Au fur et à mesure que l’enfance de Lucile est décrite, Delphine de VIGAN fait entrer son lecteur dans le quotidien de ses grands-parents, on découvre alors la vie parisienne des classes moyennes du milieu du 20e siècle. Les thèmes abordés sont souvent durs et pour cause, Lucile semblait souffrir d’une maladie mentale, telle que la bipolarité, dont on découvre progressivement l’origine au gré des tragédies que surmonte cette famille.

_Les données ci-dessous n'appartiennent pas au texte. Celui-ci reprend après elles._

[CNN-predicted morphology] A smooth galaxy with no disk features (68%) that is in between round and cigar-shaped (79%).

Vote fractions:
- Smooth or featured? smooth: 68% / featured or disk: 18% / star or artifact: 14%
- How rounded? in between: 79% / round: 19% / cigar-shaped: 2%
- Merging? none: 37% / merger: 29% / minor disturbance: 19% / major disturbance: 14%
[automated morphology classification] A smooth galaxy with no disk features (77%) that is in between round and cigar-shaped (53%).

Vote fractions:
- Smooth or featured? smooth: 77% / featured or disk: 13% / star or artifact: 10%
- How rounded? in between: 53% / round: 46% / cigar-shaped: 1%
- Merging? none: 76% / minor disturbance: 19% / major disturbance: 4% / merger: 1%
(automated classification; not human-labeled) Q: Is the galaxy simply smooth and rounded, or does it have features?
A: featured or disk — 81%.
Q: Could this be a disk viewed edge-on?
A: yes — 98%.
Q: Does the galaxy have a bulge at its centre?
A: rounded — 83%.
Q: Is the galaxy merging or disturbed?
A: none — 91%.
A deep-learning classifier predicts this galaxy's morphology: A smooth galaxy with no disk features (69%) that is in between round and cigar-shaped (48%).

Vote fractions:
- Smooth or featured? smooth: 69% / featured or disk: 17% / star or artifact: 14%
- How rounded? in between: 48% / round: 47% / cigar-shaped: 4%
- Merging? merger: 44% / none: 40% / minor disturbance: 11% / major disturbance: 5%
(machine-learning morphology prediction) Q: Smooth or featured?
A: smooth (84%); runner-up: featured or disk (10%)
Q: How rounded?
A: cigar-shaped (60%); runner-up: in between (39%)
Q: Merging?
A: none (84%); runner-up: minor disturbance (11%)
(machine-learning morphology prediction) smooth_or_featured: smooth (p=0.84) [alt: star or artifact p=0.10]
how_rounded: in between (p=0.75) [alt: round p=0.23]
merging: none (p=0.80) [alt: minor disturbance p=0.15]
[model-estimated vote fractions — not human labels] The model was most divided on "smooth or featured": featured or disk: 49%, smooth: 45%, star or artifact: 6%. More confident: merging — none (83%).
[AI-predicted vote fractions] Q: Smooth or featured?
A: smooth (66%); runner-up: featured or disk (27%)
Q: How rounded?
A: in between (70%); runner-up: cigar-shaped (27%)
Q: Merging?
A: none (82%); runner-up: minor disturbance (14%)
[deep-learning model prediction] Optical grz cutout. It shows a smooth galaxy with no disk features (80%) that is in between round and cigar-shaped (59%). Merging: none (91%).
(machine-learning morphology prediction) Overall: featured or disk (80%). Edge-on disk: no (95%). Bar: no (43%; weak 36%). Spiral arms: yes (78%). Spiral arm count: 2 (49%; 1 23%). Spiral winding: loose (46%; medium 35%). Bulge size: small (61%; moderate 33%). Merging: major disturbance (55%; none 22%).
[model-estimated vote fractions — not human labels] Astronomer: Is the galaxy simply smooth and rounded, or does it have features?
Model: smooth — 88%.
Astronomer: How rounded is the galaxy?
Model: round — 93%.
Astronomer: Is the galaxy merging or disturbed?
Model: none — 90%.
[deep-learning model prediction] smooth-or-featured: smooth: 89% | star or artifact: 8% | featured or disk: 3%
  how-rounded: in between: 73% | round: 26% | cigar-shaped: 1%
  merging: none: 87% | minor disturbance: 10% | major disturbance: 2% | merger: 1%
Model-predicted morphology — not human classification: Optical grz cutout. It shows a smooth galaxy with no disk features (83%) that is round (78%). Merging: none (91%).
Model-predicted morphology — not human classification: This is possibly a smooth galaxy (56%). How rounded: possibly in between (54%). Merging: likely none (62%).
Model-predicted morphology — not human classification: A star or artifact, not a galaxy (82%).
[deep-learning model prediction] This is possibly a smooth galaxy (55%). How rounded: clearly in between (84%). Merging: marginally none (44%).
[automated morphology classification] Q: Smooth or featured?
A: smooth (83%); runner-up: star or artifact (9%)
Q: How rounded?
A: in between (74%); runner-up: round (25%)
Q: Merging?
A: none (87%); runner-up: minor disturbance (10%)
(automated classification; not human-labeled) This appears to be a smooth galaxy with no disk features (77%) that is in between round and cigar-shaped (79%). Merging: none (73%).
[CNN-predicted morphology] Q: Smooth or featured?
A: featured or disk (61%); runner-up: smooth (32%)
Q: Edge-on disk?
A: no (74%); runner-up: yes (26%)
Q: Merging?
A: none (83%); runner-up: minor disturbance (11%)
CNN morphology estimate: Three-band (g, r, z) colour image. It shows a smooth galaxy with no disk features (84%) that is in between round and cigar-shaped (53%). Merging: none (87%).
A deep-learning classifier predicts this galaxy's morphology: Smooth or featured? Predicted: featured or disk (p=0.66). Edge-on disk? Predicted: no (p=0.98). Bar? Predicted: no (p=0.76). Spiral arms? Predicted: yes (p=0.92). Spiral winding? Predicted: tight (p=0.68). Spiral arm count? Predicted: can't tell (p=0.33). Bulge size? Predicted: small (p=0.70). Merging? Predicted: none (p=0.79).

On pourrait croire que l’auteure cède par moment à l’affliction, aux regrets ou à l’accusation, mais il n’en est rien. L’écriture reste sobre, sensible et élégante. Cette approche m’a permis d’entrer très facilement dans l’histoire de ces femmes. Bien qu’il s’agisse sans nul doute d’une œuvre dictée par l’amour filial, on est bien loin du Livre de ma mère d’Albert Cohen (et c’est tant mieux). Bref, je vous recommande vivement cette lecture, elle est très intéressante de différents points de vue et notamment sur la question de la responsabilité des parents envers leurs enfants. Les fautes et erreurs commises sont-elles excusables ? Ou au moins explicables ?

Ce livre a remporté le prix FNAC, le prix Roman France Télévision 2011 et le Prix Renaudot des lycéens.